Il est clair que le changement de nom entre de façon accélérée dans la pratique bilatérale et internationale. La réponse de la communauté internationale, à commencer par les Nations-Unies, se déroule comme attendu ce qui traduit bien le soulagement général devant le règlement d’un irritant vieux de plus d’un quart de siècle. Chacun doit en tirer les conséquences pratiques sur le plan juridique, conformément au droit international. Le processus d’intégration à l’OTAN est remarquablement rapide : la réponse des Alliés est unanime et la promesse est tenue avec une signature immédiate du protocole d’adhésion et une suite de ratifications en cours, dont celle de la France. Je constate aussi que la dynamique bilatérale est très forte, puisque les deux gouvernements viennent d’annoncer leur intention de supprimer des frais de roaming entre les deux pays comme signal de leur volonté de faciliter la circulation et les échanges. Du côté français, je constate une première conséquence pratique avec la signature par notre ministre des Affaires européennes d’un accord qui permettra le développement des classes bilingues en Macédoine du Nord alors que ce texte était bloqué depuis des années faute de nom internationalement accepté.

3. La position du président français Emanuel Macron est connue : les Balkans occidentaux et la Macédoine ne peuvent pas entrer dans l’UE sans remplir les critères. Cependant, le président Macron, par le biais d’un message vidéo, a clairement exprimé son soutien à l’Accord de Prespa et au changement du nom. Il a appelé le pays à rester sur la voie européenne. Le pays aura t-il maintenant, en tant que Macédoine du Nord, le feu vert de la France pour rejoindre l’UE ?

L’Accord de Prespa lève l’obstacle majeur de la querelle sur le nom, enlisée depuis vingt-cinq ans, et on ne dira jamais assez l’importance de ce règlement qui a ouvert les portes de l’OTAN mais la question de l’ouverture des négociations obéit, depuis toujours, à des critères précis en plus du règlement de la question du nom.

4. Comment évaluez-vous la mise en œuvre des réformes dans le pays ?

Les accords d’Ohrid ont permis une consolidation de l’État et offert les conditions d’une stabilisation intercommunautaire. Le temps d’autres réformes est maintenant venu sur la base des demandes de l’Union Européenne mais surtout et avant tout des citoyens de toutes les communautés en faveur d’une justice et d’une administration démocratique et efficace.

5. La République de Macédoine du Nord peut-elle espérer avoir, en juin, une date d’ouverture des négociations avec l’UE et quel domaine, selon vous, est le plus critique à accomplir ?

La question a été reportée l’an dernier à 2019 et les États-membres examineront avec attention les progrès réalisés. Les domaines sont clairement identifiés et les agendas sont en place. Je comprends que les questions de la réforme de la Justice et de l’administration, et de façon générale, celle de l’état de droit, sont centrales.
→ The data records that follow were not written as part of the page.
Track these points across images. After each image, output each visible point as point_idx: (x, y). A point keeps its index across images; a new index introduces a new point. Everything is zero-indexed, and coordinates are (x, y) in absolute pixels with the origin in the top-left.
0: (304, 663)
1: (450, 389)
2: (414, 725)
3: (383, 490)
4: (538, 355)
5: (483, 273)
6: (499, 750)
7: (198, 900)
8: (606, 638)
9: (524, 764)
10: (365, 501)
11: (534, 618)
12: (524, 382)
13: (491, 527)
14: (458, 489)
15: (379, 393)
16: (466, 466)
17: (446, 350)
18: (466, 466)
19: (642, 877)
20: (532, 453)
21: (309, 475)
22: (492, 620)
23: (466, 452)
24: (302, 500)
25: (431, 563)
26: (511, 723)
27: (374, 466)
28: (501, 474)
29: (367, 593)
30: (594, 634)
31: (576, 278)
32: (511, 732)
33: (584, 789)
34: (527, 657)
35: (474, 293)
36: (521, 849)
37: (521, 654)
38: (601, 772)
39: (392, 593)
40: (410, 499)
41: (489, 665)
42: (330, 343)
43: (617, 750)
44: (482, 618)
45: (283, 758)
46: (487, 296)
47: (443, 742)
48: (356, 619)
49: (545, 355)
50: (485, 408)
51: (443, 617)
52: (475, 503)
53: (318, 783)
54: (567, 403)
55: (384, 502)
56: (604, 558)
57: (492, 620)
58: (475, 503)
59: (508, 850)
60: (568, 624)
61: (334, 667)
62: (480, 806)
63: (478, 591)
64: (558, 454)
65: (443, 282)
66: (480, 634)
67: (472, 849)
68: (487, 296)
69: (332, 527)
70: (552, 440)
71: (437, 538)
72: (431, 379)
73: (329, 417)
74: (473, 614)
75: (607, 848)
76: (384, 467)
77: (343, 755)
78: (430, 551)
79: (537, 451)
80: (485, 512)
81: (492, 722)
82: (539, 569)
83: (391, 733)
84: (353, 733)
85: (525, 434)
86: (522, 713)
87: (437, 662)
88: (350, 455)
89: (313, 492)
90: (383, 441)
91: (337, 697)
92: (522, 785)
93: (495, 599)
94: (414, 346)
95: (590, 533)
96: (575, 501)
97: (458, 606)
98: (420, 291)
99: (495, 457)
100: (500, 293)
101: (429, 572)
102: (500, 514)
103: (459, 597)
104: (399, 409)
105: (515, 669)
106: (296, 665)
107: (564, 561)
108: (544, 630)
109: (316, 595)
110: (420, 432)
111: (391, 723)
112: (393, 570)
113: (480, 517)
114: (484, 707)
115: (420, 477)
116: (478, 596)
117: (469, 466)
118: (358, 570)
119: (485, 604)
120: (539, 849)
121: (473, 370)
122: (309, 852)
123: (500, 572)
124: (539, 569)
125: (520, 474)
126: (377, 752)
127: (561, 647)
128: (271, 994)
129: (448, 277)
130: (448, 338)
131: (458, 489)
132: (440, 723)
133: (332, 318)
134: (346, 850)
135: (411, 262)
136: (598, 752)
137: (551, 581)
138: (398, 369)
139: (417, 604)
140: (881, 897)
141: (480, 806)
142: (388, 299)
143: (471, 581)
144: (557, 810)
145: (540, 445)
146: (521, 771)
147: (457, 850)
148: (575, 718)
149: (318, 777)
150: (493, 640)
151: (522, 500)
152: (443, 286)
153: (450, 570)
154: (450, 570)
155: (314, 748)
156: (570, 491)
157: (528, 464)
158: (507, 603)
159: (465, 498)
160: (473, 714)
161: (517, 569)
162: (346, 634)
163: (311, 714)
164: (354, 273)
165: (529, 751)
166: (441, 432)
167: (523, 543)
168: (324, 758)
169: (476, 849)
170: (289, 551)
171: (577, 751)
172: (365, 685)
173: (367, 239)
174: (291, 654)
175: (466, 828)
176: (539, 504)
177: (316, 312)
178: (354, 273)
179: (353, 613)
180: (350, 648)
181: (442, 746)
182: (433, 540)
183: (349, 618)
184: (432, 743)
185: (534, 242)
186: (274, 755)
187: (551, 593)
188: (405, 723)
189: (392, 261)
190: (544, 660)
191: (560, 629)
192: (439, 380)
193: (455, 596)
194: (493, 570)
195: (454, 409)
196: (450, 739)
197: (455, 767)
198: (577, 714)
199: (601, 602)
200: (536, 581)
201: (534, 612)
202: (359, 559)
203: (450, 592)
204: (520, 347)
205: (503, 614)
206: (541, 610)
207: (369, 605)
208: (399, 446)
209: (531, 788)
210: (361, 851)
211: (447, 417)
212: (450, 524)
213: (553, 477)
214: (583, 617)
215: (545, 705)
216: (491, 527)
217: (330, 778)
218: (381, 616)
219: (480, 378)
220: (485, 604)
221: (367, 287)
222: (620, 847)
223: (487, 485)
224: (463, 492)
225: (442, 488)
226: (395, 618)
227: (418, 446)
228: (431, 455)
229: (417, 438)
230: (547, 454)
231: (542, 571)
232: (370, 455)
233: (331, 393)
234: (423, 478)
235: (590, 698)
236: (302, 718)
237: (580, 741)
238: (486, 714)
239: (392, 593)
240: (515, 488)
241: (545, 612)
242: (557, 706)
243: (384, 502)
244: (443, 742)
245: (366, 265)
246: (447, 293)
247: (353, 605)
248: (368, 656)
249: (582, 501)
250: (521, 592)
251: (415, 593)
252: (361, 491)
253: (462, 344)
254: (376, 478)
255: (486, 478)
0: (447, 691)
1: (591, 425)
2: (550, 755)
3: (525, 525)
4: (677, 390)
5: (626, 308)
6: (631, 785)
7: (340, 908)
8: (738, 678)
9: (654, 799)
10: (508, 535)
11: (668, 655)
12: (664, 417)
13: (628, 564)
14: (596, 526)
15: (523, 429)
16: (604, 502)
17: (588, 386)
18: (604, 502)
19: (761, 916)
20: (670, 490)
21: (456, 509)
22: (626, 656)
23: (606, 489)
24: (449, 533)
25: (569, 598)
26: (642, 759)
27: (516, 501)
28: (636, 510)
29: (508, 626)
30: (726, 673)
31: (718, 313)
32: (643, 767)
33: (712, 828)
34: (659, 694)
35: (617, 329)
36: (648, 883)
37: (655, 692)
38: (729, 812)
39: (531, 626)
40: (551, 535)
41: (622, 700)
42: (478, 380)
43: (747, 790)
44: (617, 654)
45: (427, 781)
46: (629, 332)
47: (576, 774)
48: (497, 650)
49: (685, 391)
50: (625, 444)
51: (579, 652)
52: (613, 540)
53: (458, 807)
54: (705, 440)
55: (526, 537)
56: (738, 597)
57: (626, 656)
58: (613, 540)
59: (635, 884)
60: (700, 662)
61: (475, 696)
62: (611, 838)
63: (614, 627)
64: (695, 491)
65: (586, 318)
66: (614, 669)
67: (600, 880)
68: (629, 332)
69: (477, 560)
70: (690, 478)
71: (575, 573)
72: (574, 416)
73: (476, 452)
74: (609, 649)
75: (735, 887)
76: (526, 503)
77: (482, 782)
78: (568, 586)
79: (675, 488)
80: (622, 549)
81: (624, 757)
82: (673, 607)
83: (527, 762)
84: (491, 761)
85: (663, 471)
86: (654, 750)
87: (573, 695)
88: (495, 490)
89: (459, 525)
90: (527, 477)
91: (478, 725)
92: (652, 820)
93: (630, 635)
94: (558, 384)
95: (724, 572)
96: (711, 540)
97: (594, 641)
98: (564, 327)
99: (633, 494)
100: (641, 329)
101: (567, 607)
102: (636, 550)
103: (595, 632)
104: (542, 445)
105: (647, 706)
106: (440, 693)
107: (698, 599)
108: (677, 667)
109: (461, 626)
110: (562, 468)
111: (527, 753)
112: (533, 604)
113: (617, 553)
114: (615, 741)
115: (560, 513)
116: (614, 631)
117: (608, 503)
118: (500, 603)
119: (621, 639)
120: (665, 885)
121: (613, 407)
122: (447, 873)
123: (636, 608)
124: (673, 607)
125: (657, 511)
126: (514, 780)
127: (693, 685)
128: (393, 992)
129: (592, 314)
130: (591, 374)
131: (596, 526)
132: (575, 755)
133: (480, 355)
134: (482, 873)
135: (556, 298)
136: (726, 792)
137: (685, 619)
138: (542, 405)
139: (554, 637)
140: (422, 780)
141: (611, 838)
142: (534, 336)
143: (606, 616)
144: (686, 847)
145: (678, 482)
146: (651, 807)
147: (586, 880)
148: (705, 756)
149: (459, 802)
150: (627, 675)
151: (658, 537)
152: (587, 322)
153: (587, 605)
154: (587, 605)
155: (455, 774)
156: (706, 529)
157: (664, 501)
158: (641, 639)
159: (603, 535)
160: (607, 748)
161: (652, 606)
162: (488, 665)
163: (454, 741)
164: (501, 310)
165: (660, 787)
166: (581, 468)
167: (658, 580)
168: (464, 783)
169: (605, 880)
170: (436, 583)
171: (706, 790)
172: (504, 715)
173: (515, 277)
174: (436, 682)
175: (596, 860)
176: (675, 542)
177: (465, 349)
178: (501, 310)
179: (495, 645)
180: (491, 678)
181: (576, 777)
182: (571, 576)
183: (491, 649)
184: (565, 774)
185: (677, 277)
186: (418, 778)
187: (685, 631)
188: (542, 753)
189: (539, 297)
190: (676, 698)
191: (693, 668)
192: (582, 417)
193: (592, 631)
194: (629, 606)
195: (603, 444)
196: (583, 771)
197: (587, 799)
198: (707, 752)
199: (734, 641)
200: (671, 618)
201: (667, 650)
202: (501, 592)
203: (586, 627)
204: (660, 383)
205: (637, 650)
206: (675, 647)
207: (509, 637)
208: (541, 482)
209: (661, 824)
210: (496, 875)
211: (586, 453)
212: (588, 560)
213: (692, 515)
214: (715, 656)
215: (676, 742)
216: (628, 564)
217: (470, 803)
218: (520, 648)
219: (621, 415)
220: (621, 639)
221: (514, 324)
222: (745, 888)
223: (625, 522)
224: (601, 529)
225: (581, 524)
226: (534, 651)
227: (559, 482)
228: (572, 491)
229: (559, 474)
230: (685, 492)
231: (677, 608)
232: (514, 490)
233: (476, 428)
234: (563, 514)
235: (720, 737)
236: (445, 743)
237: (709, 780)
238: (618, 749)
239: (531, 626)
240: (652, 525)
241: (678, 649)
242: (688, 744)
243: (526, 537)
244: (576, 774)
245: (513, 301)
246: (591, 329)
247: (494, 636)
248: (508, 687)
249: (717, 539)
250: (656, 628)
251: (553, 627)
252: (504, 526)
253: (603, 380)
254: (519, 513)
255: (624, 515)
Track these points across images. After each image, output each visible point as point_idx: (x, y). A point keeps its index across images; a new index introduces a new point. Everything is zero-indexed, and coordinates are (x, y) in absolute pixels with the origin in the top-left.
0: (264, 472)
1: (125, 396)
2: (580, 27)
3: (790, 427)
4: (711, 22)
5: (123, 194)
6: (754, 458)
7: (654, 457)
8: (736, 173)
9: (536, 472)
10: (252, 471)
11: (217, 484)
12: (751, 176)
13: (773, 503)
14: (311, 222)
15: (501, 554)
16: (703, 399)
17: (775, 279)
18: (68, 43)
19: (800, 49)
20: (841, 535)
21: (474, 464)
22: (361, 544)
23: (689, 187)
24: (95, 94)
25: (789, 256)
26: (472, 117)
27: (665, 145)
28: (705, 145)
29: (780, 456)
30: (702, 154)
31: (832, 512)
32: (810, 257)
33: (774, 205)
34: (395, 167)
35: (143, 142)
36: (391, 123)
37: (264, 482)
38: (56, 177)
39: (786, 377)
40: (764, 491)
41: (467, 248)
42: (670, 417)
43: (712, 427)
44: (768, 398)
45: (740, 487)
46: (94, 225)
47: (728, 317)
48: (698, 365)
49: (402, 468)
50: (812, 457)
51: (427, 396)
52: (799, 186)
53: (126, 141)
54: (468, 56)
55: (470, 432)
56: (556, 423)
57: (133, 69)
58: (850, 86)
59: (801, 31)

6. Le parti de l’opposition, le VMRO-DPMNE a gelé sa participation au processus « Jean Monnet » en raison d’une série d’arrestations. Vous attendez-vous à une nouvelle crise politique, compte tenu du fait que le processus est conçu comme un cadre de réconciliation entre le gouvernement et l’opposition ?

Je ne suis plus la politique intérieure macédonienne au jour le jour mais je comprends que les séquelles des tristes événements du 27 avril restent présentes. Il me semble qu’il y a une aspiration générale à tourner cette page. Cela ne se fera pas sans éclaircir les faits et établir certaines responsabilités majeures dans des violences inacceptables. Le plus important est toutefois de créer les conditions politiques de coopération entre les forces politiques et les mécanismes parlementaires qui éviteront le retour de telles violences. Elles ont nourri des questions sur la capacité du pays à répondre aux conditions minimales d’une démocratie fonctionnelle et elles pèsent hélas encore sur l’image du pays sur son chemin européen. D’expérience, on ne peut que souhaiter la restauration d’une concorde interne indispensable pour que le pays progresse. C’est la tâche de tous les dirigeants des partis de la majorité comme de l’opposition, pour l’intérêt national.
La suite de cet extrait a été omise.